Also read: Why has there been a 3-fold increase in the number of investors flocking to international funds
Selling of mutual funds goes deeper online
Adoption of digital by advisors, distributors and investors was on the rise over past few years. The trend accelerated due to the lock down and as all segments realised the convenience of adopting digital. I would expect the trend will evolve into an exciting era where just from executing transactions, capabilities will be developed to deliver customised solutions. SEBI also came in with the RIA/MFD guidelines. I would expect the faster adoption of solutions category by the distributors. Today we are seeing increased acceptance of balanced advantage funds as a category. My belief is that facilities like Dynamic Advantage Asset Allocation Facility, Age-Linked Investments where asset allocation is determined by your age will see increased traction as the industry scales up the game from transactions to solutions.

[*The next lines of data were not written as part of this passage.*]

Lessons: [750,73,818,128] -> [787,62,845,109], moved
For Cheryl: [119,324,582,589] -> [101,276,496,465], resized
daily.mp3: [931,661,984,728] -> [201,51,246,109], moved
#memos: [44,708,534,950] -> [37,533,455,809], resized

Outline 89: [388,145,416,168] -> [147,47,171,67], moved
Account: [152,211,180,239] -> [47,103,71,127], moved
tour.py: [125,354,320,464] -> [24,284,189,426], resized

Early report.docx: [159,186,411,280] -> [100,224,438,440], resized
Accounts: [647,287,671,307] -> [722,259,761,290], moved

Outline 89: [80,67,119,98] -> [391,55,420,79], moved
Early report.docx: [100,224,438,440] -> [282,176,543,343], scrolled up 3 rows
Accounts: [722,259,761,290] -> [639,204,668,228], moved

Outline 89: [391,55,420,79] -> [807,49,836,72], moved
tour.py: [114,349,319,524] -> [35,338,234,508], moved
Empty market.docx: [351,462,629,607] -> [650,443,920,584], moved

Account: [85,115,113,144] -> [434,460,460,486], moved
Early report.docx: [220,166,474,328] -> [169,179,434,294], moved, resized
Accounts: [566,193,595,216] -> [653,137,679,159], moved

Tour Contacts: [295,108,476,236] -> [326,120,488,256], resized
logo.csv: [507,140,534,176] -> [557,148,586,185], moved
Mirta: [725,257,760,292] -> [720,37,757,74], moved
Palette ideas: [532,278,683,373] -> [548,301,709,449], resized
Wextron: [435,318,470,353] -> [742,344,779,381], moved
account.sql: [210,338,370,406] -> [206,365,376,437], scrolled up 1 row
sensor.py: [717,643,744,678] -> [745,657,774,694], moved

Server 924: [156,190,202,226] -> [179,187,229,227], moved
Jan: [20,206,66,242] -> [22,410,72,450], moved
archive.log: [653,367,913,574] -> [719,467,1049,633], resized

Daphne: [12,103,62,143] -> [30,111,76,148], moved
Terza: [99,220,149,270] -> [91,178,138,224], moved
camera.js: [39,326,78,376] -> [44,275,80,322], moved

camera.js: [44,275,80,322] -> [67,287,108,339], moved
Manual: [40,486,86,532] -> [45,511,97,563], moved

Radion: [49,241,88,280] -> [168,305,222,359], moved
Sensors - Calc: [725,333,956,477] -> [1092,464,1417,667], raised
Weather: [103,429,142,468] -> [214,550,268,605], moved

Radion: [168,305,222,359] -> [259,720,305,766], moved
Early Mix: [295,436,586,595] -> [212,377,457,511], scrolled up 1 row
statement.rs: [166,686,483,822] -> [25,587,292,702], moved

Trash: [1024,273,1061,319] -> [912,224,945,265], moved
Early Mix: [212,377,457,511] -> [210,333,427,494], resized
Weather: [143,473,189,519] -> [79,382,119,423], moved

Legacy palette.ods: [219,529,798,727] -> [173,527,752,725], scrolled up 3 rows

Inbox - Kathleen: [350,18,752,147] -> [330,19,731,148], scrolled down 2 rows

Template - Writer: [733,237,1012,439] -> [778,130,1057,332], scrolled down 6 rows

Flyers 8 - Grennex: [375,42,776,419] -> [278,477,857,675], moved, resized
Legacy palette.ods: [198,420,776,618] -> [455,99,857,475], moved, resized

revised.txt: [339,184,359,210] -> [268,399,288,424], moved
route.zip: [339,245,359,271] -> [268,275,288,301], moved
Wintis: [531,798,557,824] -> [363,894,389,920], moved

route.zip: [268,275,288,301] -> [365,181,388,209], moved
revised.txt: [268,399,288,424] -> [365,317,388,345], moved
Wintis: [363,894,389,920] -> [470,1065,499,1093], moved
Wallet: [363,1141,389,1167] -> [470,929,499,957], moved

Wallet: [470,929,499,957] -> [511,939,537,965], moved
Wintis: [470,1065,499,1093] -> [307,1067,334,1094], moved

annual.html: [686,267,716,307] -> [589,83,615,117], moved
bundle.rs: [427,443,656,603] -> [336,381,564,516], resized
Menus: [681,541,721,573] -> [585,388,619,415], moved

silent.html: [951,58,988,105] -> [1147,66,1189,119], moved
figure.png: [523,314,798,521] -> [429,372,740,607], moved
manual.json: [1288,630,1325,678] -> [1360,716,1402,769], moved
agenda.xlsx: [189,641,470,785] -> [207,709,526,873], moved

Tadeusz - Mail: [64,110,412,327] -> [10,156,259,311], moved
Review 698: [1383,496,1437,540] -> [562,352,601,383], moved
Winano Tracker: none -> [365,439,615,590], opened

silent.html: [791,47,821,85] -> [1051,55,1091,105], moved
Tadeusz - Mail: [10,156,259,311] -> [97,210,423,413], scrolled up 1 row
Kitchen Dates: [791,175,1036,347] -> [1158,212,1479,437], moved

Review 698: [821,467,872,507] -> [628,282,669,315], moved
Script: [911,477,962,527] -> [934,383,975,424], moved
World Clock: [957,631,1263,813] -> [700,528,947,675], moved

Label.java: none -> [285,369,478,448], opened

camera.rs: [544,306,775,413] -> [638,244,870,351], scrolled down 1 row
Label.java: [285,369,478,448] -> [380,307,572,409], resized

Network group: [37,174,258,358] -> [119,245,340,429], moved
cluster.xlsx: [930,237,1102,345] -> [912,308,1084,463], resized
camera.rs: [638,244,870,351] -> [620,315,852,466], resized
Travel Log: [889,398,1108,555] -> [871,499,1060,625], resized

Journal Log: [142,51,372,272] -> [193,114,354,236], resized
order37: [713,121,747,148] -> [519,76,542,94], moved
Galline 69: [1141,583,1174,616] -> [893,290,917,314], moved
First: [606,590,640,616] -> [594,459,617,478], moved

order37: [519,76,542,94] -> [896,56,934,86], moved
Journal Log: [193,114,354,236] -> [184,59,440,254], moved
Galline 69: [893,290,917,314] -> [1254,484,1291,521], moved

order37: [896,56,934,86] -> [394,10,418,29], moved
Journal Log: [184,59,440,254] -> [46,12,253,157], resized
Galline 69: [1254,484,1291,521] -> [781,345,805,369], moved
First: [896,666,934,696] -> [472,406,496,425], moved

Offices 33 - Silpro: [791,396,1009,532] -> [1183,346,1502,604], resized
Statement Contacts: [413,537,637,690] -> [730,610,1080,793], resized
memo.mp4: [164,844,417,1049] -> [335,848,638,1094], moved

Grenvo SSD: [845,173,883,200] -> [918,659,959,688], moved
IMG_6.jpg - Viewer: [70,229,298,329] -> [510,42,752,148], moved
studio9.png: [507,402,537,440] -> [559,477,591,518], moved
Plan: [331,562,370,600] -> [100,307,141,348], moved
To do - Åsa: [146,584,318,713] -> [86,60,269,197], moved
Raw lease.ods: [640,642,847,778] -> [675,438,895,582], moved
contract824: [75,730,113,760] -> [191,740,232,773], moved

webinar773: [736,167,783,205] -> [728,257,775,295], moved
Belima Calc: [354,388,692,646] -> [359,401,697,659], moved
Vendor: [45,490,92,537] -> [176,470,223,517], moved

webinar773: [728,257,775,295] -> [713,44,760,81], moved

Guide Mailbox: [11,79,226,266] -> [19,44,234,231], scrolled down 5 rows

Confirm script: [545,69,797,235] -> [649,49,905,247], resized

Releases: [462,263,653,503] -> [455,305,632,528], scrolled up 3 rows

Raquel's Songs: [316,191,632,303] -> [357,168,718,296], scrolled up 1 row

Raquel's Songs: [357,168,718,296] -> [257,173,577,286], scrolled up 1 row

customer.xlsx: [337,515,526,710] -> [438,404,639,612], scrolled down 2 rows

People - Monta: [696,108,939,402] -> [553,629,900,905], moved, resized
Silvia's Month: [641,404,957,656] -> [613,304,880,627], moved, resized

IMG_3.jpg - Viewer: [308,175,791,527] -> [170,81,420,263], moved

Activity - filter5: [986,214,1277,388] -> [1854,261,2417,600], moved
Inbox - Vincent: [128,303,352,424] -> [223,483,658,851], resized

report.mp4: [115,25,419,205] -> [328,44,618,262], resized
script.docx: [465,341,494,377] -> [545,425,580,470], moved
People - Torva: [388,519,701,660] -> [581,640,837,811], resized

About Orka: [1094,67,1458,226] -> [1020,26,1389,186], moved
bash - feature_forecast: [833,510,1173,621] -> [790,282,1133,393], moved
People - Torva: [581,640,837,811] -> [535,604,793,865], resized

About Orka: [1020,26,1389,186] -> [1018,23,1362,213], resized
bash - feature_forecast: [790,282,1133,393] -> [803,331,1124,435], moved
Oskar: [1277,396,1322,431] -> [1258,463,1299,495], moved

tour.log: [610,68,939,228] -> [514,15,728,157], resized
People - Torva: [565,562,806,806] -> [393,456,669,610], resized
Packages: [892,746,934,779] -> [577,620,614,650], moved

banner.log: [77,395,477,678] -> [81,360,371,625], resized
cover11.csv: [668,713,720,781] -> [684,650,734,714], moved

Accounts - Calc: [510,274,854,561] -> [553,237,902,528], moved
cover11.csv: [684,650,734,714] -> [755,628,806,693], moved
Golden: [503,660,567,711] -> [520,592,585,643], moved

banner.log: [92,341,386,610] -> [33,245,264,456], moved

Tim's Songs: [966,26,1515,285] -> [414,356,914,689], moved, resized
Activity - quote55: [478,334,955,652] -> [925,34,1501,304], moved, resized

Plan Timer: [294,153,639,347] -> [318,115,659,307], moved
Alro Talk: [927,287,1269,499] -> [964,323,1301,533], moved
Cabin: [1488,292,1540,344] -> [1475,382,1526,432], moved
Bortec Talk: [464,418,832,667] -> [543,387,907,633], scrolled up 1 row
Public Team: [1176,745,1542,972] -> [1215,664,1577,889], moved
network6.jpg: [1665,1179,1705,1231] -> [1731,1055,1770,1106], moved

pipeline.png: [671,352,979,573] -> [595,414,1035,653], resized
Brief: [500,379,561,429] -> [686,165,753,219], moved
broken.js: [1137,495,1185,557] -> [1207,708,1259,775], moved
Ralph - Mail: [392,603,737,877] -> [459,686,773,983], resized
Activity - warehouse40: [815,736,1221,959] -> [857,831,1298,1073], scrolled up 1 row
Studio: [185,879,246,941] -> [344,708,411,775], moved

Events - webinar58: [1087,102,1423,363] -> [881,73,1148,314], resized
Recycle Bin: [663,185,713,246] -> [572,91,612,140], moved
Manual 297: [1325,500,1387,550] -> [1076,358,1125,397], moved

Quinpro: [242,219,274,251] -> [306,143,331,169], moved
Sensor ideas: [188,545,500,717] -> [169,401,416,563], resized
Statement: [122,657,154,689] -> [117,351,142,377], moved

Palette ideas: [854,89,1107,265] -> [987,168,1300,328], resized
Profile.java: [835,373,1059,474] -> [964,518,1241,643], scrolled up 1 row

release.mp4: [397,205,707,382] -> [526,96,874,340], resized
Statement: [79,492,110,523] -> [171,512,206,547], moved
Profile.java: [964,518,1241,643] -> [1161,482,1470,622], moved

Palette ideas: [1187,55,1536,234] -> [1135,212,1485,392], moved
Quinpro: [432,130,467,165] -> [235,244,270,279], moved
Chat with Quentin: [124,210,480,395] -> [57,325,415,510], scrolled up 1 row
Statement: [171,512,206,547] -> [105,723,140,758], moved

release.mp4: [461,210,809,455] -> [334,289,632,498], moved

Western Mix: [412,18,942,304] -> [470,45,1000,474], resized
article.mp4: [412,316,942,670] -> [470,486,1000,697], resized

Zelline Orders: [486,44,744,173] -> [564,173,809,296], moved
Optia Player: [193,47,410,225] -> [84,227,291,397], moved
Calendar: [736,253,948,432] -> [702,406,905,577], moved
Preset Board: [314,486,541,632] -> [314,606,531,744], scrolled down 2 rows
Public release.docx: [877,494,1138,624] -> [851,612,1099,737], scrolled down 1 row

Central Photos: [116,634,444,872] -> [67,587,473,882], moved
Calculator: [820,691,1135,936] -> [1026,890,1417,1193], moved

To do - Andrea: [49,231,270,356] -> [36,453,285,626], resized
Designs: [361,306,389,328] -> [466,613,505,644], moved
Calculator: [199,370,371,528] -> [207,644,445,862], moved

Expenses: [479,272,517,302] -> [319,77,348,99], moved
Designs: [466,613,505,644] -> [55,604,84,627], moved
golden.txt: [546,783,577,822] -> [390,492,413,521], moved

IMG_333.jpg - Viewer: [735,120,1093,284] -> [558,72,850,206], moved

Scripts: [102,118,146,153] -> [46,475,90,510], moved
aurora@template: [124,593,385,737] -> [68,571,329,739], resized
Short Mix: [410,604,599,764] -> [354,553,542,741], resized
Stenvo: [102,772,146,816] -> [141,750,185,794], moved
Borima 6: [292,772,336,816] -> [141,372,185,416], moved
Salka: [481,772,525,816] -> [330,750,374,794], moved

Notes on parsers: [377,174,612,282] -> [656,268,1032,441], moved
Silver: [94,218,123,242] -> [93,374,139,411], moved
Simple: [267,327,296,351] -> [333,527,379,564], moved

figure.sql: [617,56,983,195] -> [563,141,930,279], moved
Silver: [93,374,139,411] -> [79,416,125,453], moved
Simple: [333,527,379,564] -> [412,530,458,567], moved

What’s in store for investors in 2021?
Going into 2021, there are quite a few positives for both the economy and the market. Central banks world over have recognised the blow delivered by the COVID to the real economy and especially to the small and medium sized businesses. They have not only pumped in huge liquidity but also have also promised to keep rates low for the foreseeable future. This is pump priming the demand for risk assets and emerging markets like India are likely to witness further flows from global investors.
Vaccines are receiving approvals and soon the vaccines will be administered to the vulnerable segments first. It is likely to bring normalcy to businesses from tourism, hotels, theatre sectors that depend on face to face interaction. Indian economy will be operating on lower base and hence will see positive numbers for quarters ahead. In some segments work-from-home will be a permanent feature bringing in huge pool of talent into the workforce. Women who have taken sabbatical for family responsibilities, persons who have moved to native places for family reasons will find opportunities. Some scars of COVID will remain, and probably manifest in the form of people opting for personal mobility and not shared services.
So is everything looking good on the economic front? No. there are challenges. Smaller units have gone out of business disrupting supplies. In some cases entire supply chains have got dismantled. This could trigger inflation forcing the central banks to revisit their stance. Geo-political risks remain in the background and so are the challenges from rising inequality.
What should investors do in 2021?
Talk to your financial advisor. Do not take any knee-jerk reaction to their investments.
Take this time to re-organize if you must, but with a clear sequence of priorities that the pandemic has brought out front and centre. Protection requirements
, emergency fund requirements have to be built or strengthened first. Re-assessing your asset allocation in line with your financial goals comes next. Your retirement should be a priority since that is the only financial goal for which you do not get a conventional loan. At the very least, committing to spend less than you earn, saving the difference, investing that in a diversified portfolio with the help of a trusted financial consultant and having patience and discipline are four simple steps to commit to for not just 2021 but for years to come.